##### TASK MATERIAL
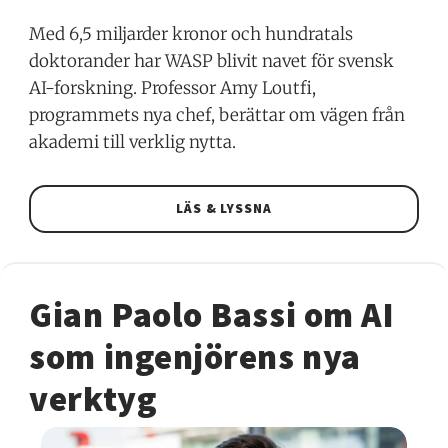
Med 6,5 miljarder kronor och hundratals
doktorander har WASP blivit navet för svensk
AI-forskning. Professor Amy Loutfi,
programmets nya chef, berättar om vägen från
akademi till verklig nytta.
LÄS & LYSSNA
Gian Paolo Bassi om AI
som ingenjörens nya
verktyg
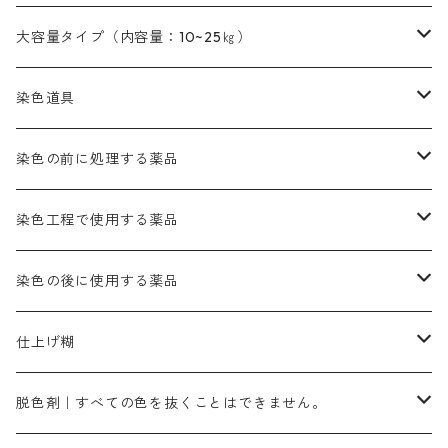
本黄土（取り寄せ）
すおう｜赤色系
ゴールド エロー ＭＧ｜緑みの黄色
ミロリーブルー
オレンヂMGD（定番の色合い）
鉄媒染剤
塩基性エロ―｜液体タイプ
茶色系
レットMFB｜赤色（定番の色合い）
青色系
緑色｜在庫処分特価
藍染
アルカリ剤
54cm×54cm（バンダナ）｜端の始末も綿糸｜タグなし
大容量タイプ（内容量：10~25㎏）
茶色系
灰色｜20g入りのみ公開
かりやす｜黄色系
ゴールド エロー ＭＦＲ｜赤みの黄色
オレンヂMGR（赤みの橙色）
スズ媒染剤
塩基性レット｜赤色
灰色系
レットMG｜黄みの朱色
ネビーブルーMB（定番の色合い）
ぶどう糖
灰色系
紫色系
茶色｜在庫処分特価
染色用途のハンカチ・バンダナ
ハイドロサルファイトコンク
芒硝｜綿の染色時の吸収促進剤
染色道具
黒色
きはだ｜黄色系
ゴールド エロー ＭＧＲ｜山吹色
クロム媒染剤
メチレンブルー｜青色
黒色系
レットMGD｜朱色（定番の色合い）
ブルーMB（定番の色合い）
ハイドロサルファイトコンク
黒色系
バイオレットMFB
45cm×45cm（ハンカチ）｜端の始末も綿糸｜タグなし
緑色系
酸性剤
ソーダ灰｜アルカリ性のPH調整剤
刷毛
染色の前に処理する薬品
カッチ｜茶系
銅媒染液
塩基性ブラック｜黒色
染料一覧ー20g入り
ブリリアントレットMFBR｜青みの朱色
ブルーMR｜赤みの青色
PH調整剤は、直接店舗へ問い合わせください
20g
54cm×54cm（バンダナ）｜端の始末も綿糸｜タグなし
ダークグリンMG（定番の色合い）
摺込み刷毛（スリコミハケ）ー夏毛（硬いタイプ）
茶色系
硫酸第一鉄｜鉄媒染剤
ローケツ筆
精練剤｜汚れ落とし剤｜針状マルセル石鹸
染色工程で使用する薬品
霧島産・晩秋茶｜黄金色（赤みの黄色）｜準備中
メチルバイオレットピュアスペシャル｜紫色
染料一覧ー50g入り
レットM3B｜深みの赤色
ブルーMG｜空色
50g
グリーンMB｜緑色
摺込み刷毛（スリコミハケ）ー冬毛（柔らかいタイプ）
ダークブロンMFB｜こげ茶色
ローケツ用筆｜1本～販売
黒色系
洋型紙（9番手｜中薄口、10番手｜中厚口）
糊落とし剤｜ソルベンCA
染料の吸収促進剤
染色の後に使用する薬品
霧島産・晩秋茶｜媒染剤セット｜準備中
ローダミンB｜赤紫色｜マゼンダ色
染料一覧ー100g入り
ルビンMB｜赤紫色
スカイブルーMB｜緑みの空色
100g
グリーンMY｜黄緑色
摺込み刷毛（スリコミハケ）ーまとめ買い（値引き）
ブロンHNR｜こげ茶色
ローケツ用筆ー10%off｜20本セットお取り寄せ品
ブラックMK（赤みの黒色）
有償サンプル品｜約20cm×27cm
酢酸｜絹・羊毛・ナイロンに使用する
白色系（定番の色合い）
張木｜入荷待ち
濃染処理剤｜ソルバックスPS－900
染料のムラ染め抑制剤（均染剤）
ソーピング剤｜未定着の染料を除去すること
仕上げ糊
染料一覧ー500g入り
ピンクMB｜ピンク色
スカイブルーHNR｜緑みの空色
500g
引染刷毛（ヒキゾメハケ）
ブロンB｜赤茶色
ローケツ用筆ー10％off｜2、6、10、12号、各1本
ブラックMG（青みの黒色）
洋型紙9番手｜中薄口｜約54cm×110cm
芒硝｜綿・麻の染色に使用する。
ネオホワイトR
アゾリン200％｜綿・麻・絹・羊毛・ナイロンの染色
ネオポールB－300｜反応染料のソーピング剤
伸子
染料の浸透剤
仕上げ剤｜柔軟・平滑剤
カルボキシメチルセルロース（CMC）
脱色剤｜すべての色を抜くことはできません。
染料一覧ー1kg入り
ローズMB｜鮮やかなピンク色）
スカイブルーMG｜緑みの空色
1kg
差し刷毛（1～4分、1本から販売可能）
ブロンHN２R｜赤茶色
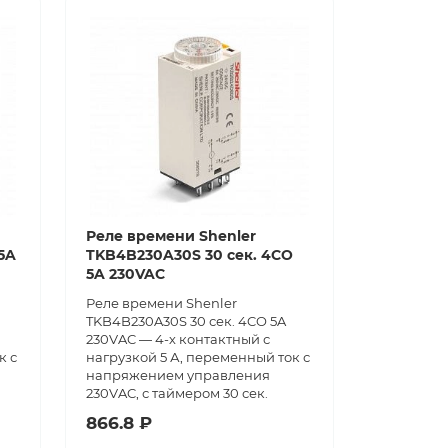
Реле времени Shenler
5A
TKB4B230A30S 30 сек. 4CO
5A 230VAC
Реле времени Shenler
TKB4B230A30S 30 сек. 4CO 5A
230VAC — 4-х контактный с
к с
нагрузкой 5 А, переменный ток с
напряжением управления
230VAC, с таймером 30 сек.
866.8 ₽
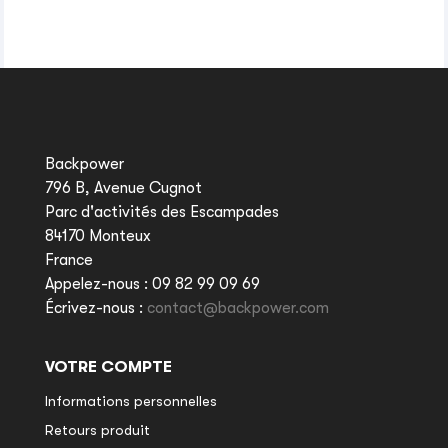
Backpower
796 B, Avenue Cugnot
Parc d'activités des Escampades
84170 Monteux
France
Appelez-nous :
09 82 99 09 69
Écrivez-nous :
contact@backpower.com
VOTRE COMPTE
Informations personnelles
Retours produit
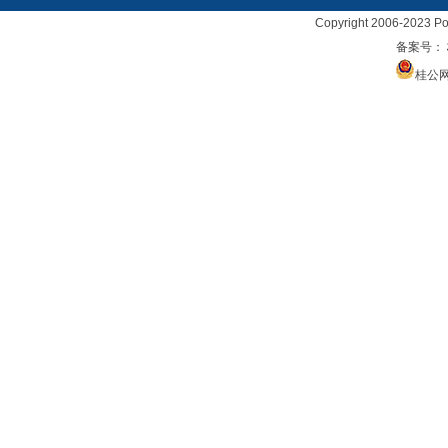
Copyright 2006-2023 Po
备案号：
桂公网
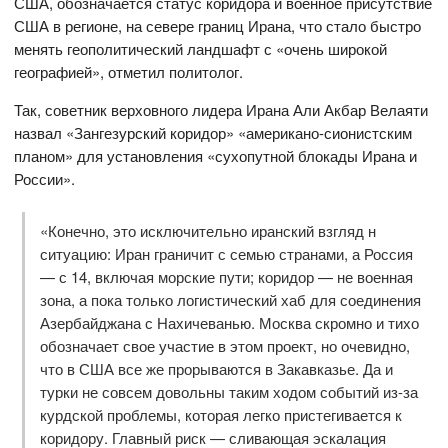
США, обозначается статус коридора и военное присутствие
США в регионе, на севере границ Ирана, что стало быстро
менять геополитический ландшафт с «очень широкой
географией», отметил политолог.
Так, советник верховного лидера Ирана Али Акбар Велаяти
назвал «Зангезурский коридор» «американо-сионистским
планом» для установления «сухопутной блокады Ирана и
России».
«Конечно, это исключительно иранский взгляд н
ситуацию: Иран граничит с семью странами, а Россия
— с 14, включая морские пути; коридор — не военная
зона, а пока только логистический хаб для соединения
Азербайджана с Нахичеванью. Москва скромно и тихо
обозначает свое участие в этом проект, но очевидно,
что в США все же прорываются в Закавказье. Да и
турки не совсем довольны таким ходом событий из-за
курдской проблемы, которая легко пристегивается к
коридору. Главный риск — сливающая эскалация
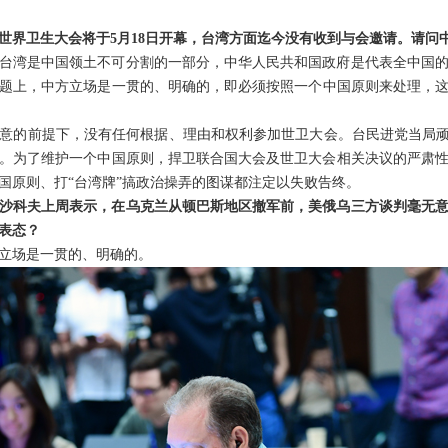
届世界卫生大会将于5月18日开幕，台湾方面迄今没有收到与会邀请。请问
台湾是中国领土不可分割的一部分，中华人民共和国政府是代表全中国
题上，中方立场是一贯的、明确的，即必须按照一个中国原则来处理，这也
。
意的前提下，没有任何根据、理由和权利参加世卫大会。台民进党当局顽
。为了维护一个中国原则，捍卫联合国大会及世卫大会相关决议的严肃
国原则、打“台湾牌”搞政治操弄的图谋都注定以失败告终。
沙科夫上周表示，在乌克兰从顿巴斯地区撤军前，美俄乌三方谈判毫无
表态？
立场是一贯的、明确的。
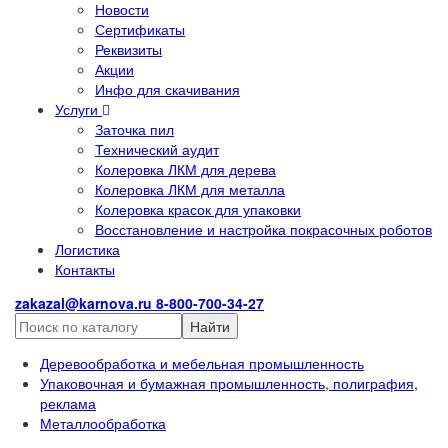
Новости
Сертификаты
Реквизиты
Акции
Инфо для скачивания
Услуги
Заточка пил
Технический аудит
Колеровка ЛКМ для дерева
Колеровка ЛКМ для металла
Колеровка красок для упаковки
Восстановление и настройка покрасочных роботов
Логистика
Контакты
zakazal@karnova.ru
8-800-700-34-27
Найти
Деревообработка и мебельная промышленность
Упаковочная и бумажная промышленность, полиграфия,
реклама
Металлообработка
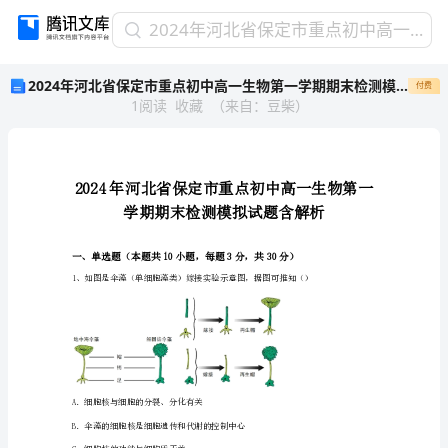
2024
2024年河北省保定市重点初中高一生物第一学期期末检测模拟试题含解析
年
2024年河北省保定市重点初中高一生物第一学期期末检测模拟试题含解析
付费
河
1
阅读
收藏
（
来自
：
豆柴
）
北
省
保
定
市
重
点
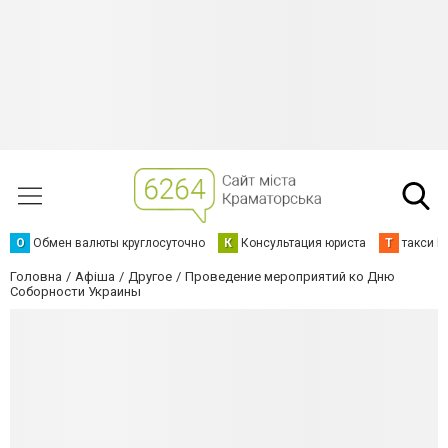
О
Обмен валюты круглосуточно
К
Консультация юриста
Т
такси К
Головна
Афіша
Другое
Проведение мероприятий ко Дню
Соборности Украины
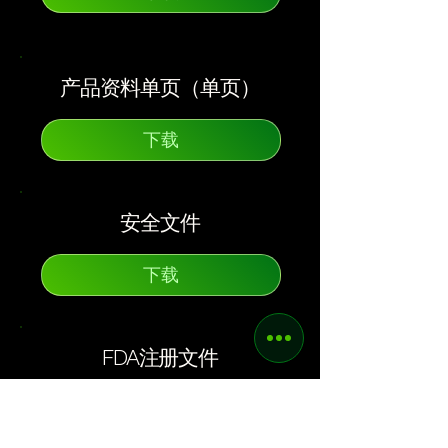
产品资料单页（单页）
下载
安全文件
下载
FDA注册文件
下载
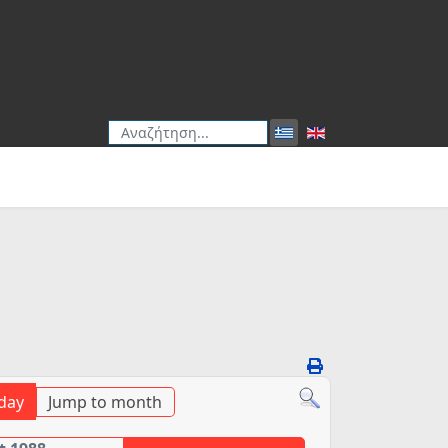
Αναζήτηση
Type 2 or more characters for results.
day
Jump to month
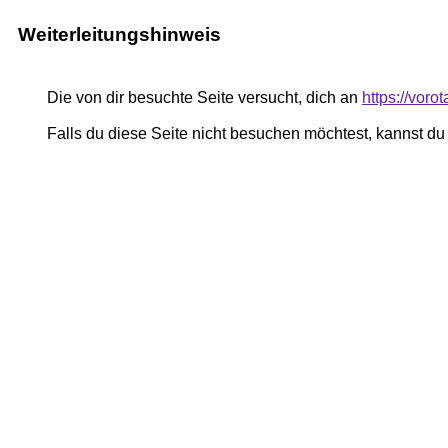
Weiterleitungshinweis
Die von dir besuchte Seite versucht, dich an
https://voro
Falls du diese Seite nicht besuchen möchtest, kannst d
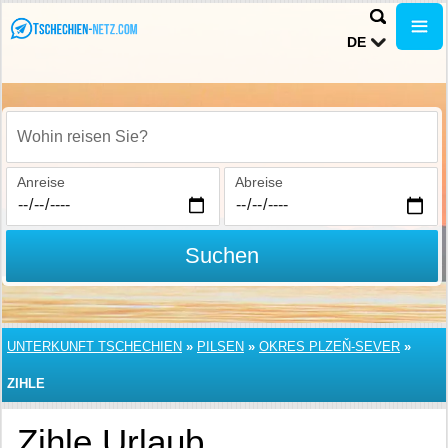
DE
Wohin reisen Sie?
Anreise
Abreise
Suchen
UNTERKUNFT TSCHECHIEN
»
PILSEN
»
OKRES PLZEŇ-SEVER
»
ZIHLE
Zihle Urlaub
##########
WHAT TO WORK ON
Could you copy every line from the records that has "ゴールド" in it?

EXERCISE OUTPUT
ゴールド エロー ＭＧ｜緑みの黄色
ゴールド エロー ＭＦＲ｜赤みの黄色
ゴールド エロー ＭＧＲ｜山吹色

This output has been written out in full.